## About this task
The listing below holds a line with "right shoulder: (274, 103)" and a line with "right knee: (1084, 1061)". Reproduce those two lines exactly, plus everything between them.

## Available records
▬▬▬▬▬▬▬▬▬▬
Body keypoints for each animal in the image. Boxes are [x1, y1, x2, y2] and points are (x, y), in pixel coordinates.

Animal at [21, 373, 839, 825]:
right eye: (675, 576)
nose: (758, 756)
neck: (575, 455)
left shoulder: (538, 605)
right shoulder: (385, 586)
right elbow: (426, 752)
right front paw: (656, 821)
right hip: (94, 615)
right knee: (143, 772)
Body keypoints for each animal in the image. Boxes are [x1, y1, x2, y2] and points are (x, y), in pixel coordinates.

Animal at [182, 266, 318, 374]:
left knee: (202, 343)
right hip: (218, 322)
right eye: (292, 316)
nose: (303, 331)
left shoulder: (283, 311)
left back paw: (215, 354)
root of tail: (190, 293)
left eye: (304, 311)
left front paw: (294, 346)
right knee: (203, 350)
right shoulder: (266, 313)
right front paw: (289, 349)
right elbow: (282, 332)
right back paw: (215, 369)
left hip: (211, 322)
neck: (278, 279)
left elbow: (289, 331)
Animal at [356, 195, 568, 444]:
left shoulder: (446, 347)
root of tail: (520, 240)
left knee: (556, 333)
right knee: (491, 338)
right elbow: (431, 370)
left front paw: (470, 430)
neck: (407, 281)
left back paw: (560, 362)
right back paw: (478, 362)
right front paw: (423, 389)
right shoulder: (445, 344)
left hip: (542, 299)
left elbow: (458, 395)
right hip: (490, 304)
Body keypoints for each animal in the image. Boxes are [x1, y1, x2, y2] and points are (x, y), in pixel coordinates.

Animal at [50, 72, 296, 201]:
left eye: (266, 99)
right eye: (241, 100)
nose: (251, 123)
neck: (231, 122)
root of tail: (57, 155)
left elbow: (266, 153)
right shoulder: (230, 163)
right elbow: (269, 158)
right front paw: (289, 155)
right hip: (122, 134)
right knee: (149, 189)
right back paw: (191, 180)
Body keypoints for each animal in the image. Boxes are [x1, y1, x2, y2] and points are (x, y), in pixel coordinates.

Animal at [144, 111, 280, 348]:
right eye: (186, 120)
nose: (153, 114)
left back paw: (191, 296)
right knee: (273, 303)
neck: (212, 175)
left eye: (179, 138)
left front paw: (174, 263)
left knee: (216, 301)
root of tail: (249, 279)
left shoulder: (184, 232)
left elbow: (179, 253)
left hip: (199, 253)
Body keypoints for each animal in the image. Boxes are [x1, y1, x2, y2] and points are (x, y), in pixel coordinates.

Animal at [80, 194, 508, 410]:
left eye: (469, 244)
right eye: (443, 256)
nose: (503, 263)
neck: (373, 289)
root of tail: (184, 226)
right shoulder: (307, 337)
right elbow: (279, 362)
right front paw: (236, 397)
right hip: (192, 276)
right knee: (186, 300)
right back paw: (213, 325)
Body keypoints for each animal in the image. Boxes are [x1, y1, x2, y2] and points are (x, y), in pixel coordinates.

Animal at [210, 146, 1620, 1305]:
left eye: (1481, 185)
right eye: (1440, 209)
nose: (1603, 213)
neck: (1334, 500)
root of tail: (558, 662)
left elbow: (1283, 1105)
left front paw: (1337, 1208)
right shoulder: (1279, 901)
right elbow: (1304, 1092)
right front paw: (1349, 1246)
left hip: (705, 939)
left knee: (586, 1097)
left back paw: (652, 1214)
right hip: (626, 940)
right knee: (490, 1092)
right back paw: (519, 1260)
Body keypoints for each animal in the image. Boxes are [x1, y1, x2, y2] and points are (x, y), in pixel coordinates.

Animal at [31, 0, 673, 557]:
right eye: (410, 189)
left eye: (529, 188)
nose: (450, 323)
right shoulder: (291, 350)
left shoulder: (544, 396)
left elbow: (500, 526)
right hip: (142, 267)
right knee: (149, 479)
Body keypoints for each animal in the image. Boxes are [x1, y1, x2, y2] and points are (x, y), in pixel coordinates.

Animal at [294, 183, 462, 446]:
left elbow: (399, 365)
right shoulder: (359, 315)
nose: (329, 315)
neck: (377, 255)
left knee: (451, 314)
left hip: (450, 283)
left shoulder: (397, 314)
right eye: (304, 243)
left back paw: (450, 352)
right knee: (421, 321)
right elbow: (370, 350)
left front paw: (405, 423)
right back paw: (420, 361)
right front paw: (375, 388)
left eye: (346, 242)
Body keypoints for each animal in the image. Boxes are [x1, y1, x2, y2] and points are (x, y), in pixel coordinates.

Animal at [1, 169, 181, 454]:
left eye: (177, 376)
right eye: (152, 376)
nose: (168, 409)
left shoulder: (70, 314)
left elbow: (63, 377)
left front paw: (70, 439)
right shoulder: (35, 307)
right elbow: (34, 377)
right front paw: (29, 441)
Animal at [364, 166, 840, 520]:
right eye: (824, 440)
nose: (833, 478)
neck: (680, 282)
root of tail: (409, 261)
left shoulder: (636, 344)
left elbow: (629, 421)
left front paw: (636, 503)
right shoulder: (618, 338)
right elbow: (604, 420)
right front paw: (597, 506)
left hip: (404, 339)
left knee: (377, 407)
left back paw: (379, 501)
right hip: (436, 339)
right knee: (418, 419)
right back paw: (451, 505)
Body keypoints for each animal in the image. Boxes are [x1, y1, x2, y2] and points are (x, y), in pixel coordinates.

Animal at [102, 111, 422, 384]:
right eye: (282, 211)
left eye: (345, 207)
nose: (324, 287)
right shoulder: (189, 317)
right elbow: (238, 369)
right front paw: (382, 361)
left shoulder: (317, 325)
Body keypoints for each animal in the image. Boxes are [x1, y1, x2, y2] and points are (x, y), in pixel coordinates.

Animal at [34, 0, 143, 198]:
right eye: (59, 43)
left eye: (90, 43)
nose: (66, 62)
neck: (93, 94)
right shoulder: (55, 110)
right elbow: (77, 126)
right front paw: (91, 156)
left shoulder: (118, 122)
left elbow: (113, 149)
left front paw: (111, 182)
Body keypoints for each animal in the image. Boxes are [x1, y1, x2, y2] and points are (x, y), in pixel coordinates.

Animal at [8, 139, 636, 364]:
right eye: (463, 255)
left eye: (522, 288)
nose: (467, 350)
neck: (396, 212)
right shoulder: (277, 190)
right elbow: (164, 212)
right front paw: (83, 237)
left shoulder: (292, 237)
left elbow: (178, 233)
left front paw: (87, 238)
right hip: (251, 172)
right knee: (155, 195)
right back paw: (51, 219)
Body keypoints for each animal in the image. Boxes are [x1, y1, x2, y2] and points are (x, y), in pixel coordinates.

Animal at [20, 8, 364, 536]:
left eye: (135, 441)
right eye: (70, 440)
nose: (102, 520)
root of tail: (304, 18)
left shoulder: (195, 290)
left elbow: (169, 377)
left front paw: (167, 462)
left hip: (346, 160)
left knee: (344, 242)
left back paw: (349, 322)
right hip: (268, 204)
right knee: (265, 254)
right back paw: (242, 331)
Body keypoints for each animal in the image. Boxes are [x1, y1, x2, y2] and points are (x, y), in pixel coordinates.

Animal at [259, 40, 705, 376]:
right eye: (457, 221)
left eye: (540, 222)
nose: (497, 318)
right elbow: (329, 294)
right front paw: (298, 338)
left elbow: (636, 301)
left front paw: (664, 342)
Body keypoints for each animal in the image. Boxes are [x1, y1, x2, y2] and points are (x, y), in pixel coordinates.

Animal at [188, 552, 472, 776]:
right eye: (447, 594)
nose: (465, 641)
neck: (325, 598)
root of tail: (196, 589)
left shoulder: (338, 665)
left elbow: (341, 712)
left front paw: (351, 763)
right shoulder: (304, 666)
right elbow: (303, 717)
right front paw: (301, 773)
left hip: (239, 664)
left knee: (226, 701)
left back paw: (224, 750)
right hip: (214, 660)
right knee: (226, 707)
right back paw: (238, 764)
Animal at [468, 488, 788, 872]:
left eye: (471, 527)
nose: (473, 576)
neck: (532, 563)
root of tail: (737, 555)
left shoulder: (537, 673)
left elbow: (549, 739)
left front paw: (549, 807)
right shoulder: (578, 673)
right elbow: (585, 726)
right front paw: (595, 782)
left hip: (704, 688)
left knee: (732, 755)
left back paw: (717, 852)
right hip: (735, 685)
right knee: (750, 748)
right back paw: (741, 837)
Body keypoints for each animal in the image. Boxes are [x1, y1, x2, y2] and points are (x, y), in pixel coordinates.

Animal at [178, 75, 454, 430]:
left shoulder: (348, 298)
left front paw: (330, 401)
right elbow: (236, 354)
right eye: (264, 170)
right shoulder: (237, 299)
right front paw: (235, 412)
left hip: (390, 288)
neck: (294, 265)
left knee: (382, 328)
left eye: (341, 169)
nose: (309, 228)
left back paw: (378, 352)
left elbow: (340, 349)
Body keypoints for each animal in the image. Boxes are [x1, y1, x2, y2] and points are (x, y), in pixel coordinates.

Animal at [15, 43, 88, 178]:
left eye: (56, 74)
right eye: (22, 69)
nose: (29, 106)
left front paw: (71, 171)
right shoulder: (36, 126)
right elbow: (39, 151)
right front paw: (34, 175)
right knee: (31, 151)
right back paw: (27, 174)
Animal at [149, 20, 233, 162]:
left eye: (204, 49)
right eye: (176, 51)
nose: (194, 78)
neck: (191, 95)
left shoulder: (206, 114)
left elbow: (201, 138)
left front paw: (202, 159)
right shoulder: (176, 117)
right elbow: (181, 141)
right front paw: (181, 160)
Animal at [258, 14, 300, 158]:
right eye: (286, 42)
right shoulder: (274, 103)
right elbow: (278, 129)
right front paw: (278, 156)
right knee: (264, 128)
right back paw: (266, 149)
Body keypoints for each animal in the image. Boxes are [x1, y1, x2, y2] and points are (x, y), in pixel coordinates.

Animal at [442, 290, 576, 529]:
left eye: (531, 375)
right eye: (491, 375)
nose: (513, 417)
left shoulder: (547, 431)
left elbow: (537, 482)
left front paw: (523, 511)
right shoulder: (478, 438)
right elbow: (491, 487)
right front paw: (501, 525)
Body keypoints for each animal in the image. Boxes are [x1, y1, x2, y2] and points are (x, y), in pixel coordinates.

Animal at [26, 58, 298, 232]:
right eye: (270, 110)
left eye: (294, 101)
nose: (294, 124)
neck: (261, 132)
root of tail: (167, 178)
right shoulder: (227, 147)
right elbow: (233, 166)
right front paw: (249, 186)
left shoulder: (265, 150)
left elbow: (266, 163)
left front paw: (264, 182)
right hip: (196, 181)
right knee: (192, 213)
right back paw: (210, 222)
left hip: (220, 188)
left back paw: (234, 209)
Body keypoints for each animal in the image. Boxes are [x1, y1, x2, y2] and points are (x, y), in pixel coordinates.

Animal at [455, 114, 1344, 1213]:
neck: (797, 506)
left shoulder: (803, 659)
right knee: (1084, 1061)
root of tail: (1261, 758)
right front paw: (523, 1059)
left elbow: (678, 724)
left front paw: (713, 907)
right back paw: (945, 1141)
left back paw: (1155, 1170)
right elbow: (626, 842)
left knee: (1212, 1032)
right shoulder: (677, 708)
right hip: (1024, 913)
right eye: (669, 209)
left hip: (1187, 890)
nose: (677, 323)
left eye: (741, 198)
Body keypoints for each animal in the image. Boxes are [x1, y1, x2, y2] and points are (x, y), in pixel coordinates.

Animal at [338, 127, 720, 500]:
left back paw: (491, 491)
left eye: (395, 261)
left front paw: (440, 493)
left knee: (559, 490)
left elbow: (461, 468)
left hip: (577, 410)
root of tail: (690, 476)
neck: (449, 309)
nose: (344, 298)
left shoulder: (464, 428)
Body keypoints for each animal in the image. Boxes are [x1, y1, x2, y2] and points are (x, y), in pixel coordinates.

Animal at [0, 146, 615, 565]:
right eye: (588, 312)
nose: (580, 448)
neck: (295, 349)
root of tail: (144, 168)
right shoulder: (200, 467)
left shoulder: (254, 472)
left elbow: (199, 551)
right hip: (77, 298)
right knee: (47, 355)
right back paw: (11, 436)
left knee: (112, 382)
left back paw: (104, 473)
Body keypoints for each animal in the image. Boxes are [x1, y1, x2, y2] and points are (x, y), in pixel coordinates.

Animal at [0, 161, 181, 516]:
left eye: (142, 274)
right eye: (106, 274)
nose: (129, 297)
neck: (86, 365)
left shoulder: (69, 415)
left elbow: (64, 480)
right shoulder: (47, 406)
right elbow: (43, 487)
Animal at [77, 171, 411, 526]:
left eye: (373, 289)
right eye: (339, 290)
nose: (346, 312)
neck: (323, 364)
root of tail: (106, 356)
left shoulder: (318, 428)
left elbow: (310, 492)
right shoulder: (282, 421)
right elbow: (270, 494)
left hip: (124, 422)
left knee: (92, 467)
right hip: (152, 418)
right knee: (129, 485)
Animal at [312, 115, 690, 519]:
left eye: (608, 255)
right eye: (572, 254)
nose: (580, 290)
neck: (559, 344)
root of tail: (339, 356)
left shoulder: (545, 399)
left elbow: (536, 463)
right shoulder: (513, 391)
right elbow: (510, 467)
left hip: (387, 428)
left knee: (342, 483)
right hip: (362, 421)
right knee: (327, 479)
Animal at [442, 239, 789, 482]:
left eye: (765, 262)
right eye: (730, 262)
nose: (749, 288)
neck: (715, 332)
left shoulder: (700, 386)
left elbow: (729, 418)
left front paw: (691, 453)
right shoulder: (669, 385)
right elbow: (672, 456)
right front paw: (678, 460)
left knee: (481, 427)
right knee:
▬▬▬▬▬▬▬▬▬▬
## Written solution
right shoulder: (274, 103)
right elbow: (278, 129)
right front paw: (278, 156)
right knee: (264, 128)
right back paw: (266, 149)
Body keypoints for each animal in the image. Boxes are [x1, y1, x2, y2] and points are (x, y), in pixel coordinates.

Animal at [442, 290, 576, 529]:
left eye: (531, 375)
right eye: (491, 375)
nose: (513, 417)
left shoulder: (547, 431)
left elbow: (537, 482)
left front paw: (523, 511)
right shoulder: (478, 438)
right elbow: (491, 487)
right front paw: (501, 525)
Body keypoints for each animal in the image. Boxes are [x1, y1, x2, y2] and points are (x, y), in pixel coordinates.

Animal at [26, 58, 298, 232]:
right eye: (270, 110)
left eye: (294, 101)
nose: (294, 124)
neck: (261, 132)
root of tail: (167, 178)
right shoulder: (227, 147)
right elbow: (233, 166)
right front paw: (249, 186)
left shoulder: (265, 150)
left elbow: (266, 163)
left front paw: (264, 182)
right hip: (196, 181)
right knee: (192, 213)
right back paw: (210, 222)
left hip: (220, 188)
left back paw: (234, 209)
Body keypoints for each animal in the image. Boxes are [x1, y1, x2, y2] and points are (x, y), in pixel coordinates.

Animal at [455, 114, 1344, 1213]:
neck: (797, 506)
left shoulder: (803, 659)
right knee: (1084, 1061)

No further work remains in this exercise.